Setleis Syndrome is a rare genetic disorder characterized by distinctive facial features, skin abnormalities, and other associated symptoms. It is also known as "blepharophimosis-ptosis-epicanthus inversus syndrome" (BPES) or "Setleis syndrome type 2."
The ICD-10 code for Setleis Syndrome is Q10.3. This code falls under the category of "Congenital malformations of eye, ear, face, and neck" in the ICD-10 coding system.
Setleis Syndrome is primarily characterized by the following features:
In addition to these facial abnormalities, individuals with Setleis Syndrome may also exhibit:
Diagnosis of Setleis Syndrome is typically based on the presence of characteristic facial features and other associated symptoms. Genetic testing may be performed to confirm the diagnosis.
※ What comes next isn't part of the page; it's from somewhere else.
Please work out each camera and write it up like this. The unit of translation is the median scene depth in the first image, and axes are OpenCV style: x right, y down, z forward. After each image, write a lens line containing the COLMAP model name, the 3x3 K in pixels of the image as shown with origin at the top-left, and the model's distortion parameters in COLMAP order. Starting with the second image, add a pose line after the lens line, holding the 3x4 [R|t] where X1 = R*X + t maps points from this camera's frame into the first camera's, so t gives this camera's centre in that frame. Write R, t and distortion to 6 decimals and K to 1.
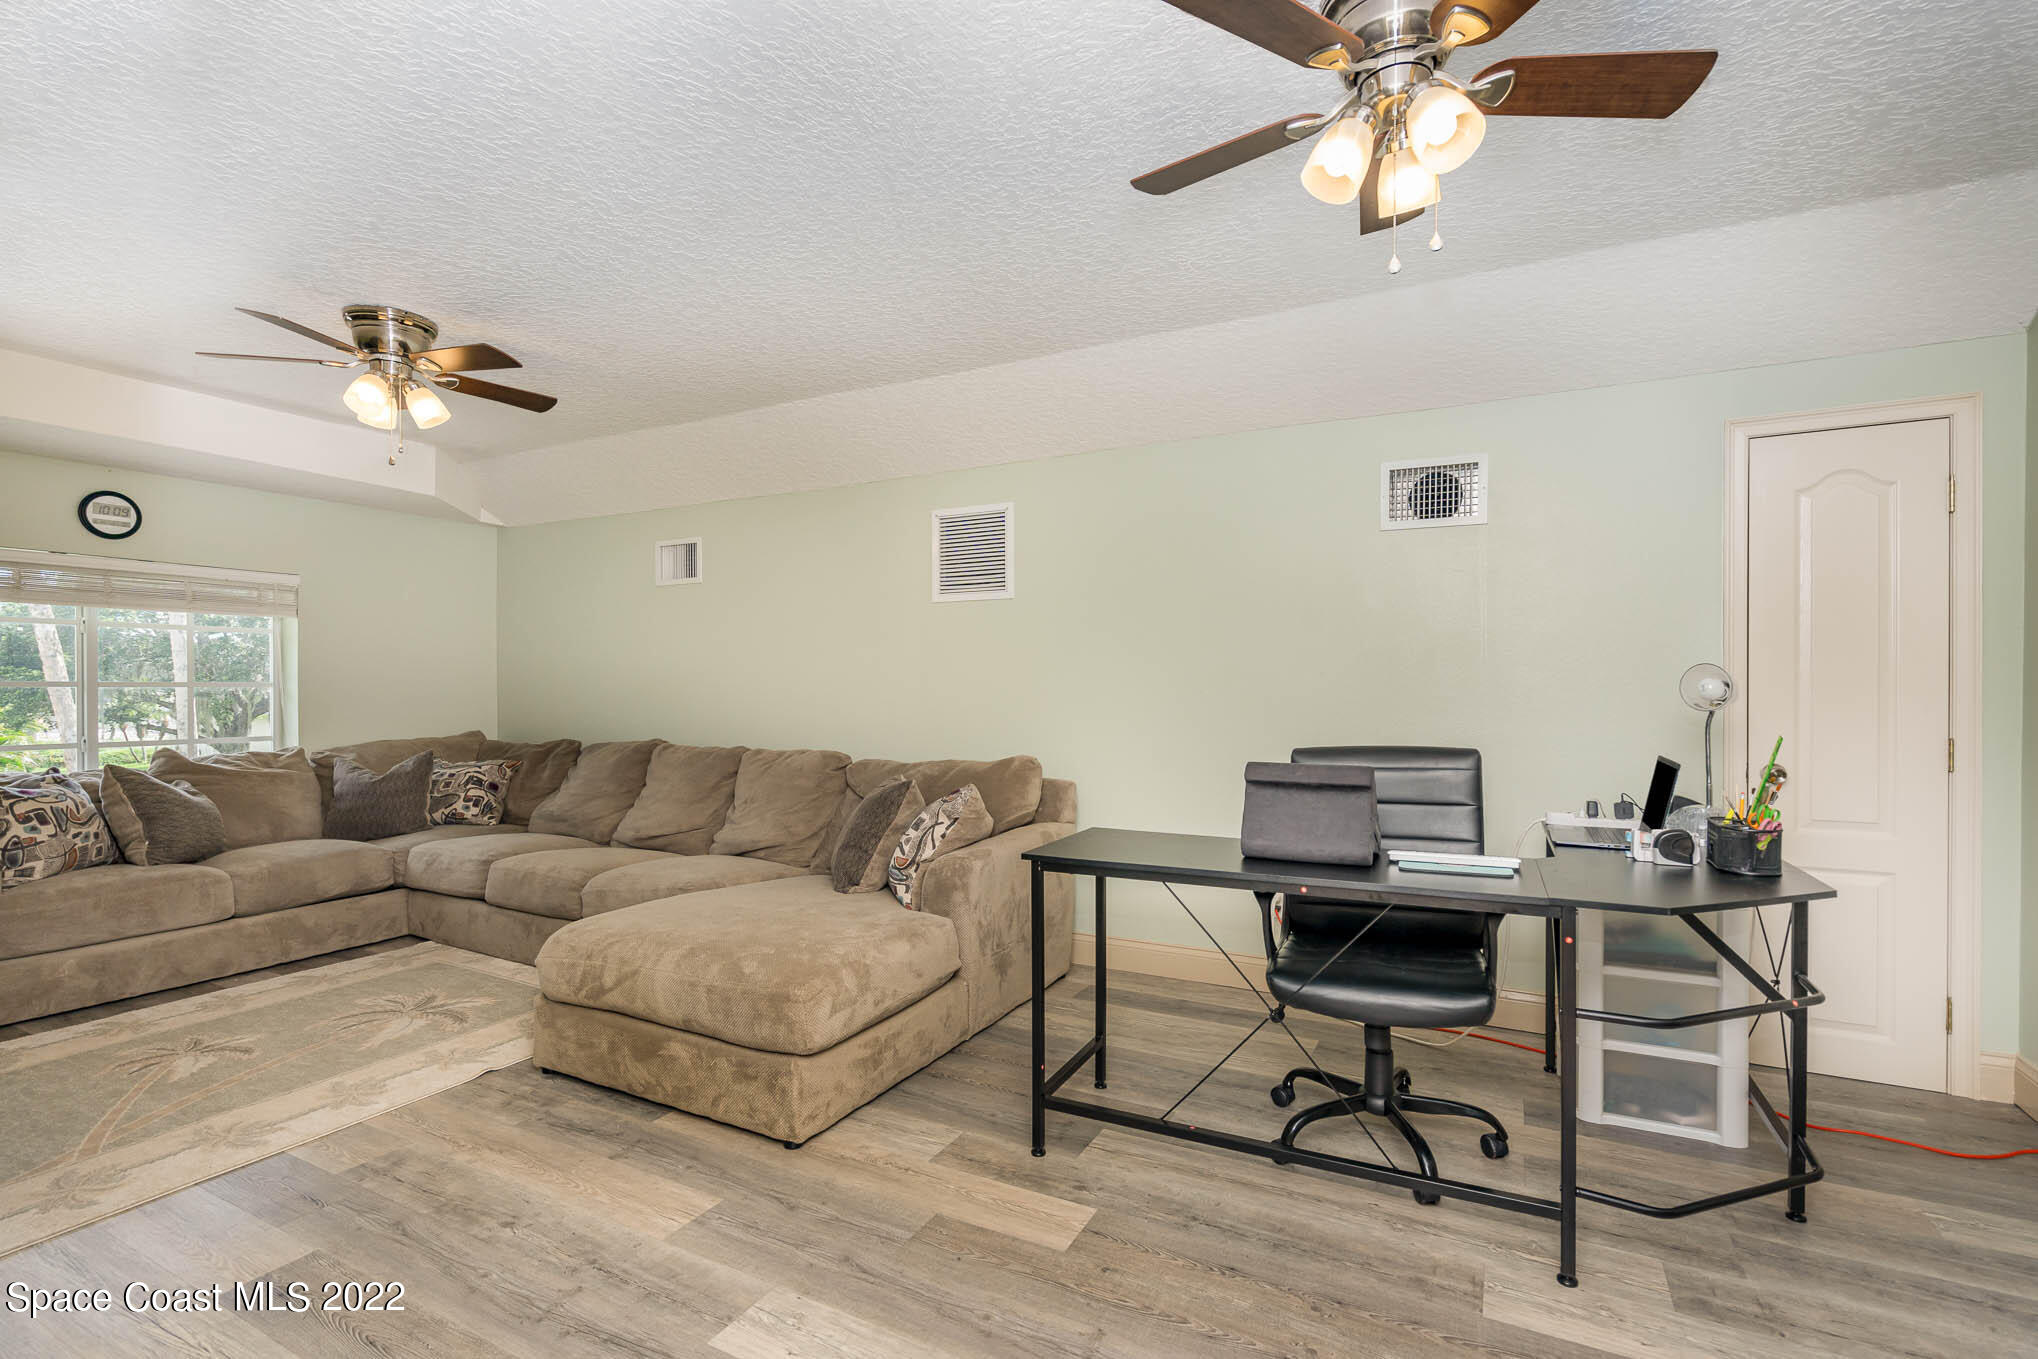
lens RADIAL K [[906.1, 0, 1020.4], [0, 906.1, 688.0], [0, 0, 1]] dist [-0.001520, -0.000303]
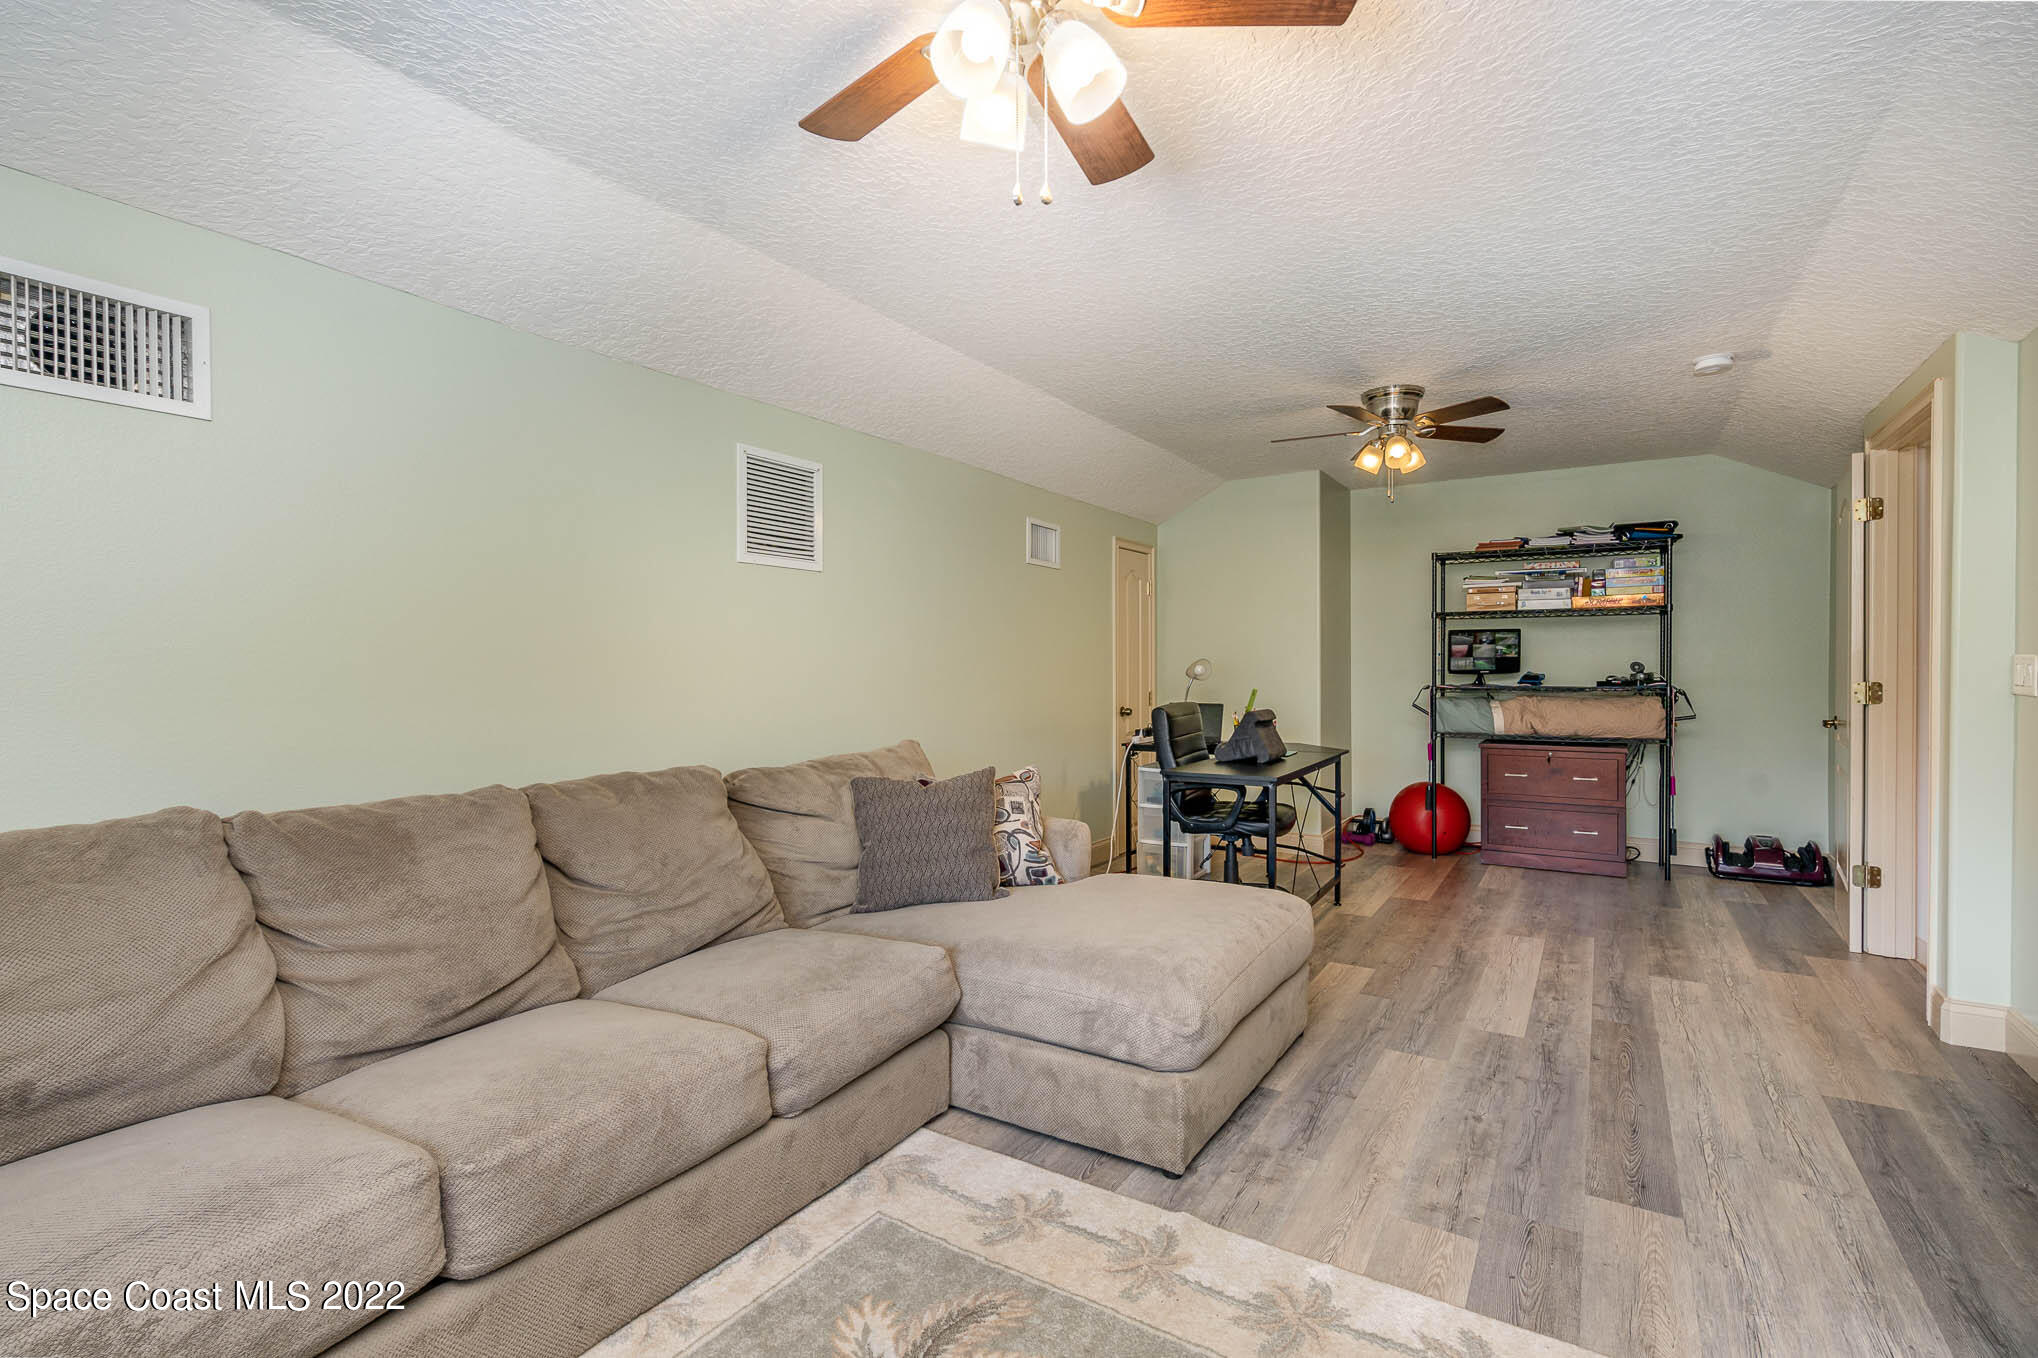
lens RADIAL K [[906.1, 0, 1023.0], [0, 906.1, 675.8], [0, 0, 1]] dist [-0.001520, -0.000303]
pose [[0.097989, -0.002884, 0.995183, -1.554011], [0.007062, 0.999973, 0.002203, 0.004378], [-0.995162, 0.006812, 0.098007, 1.268515]]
As for the ICD-9 code, it is important to note that the ICD-9 coding system has been replaced by ICD-10. However, for reference purposes, the ICD-9 code previously used for Setleis Syndrome was 374.44. This code fell under the category of "Other disorders of eyelid" in the ICD-9 coding system.
It is crucial to consult with a healthcare professional or a genetic specialist for an accurate diagnosis and appropriate management of Setleis Syndrome. They can provide comprehensive information, guidance, and support for individuals and families affected by this rare genetic disorder.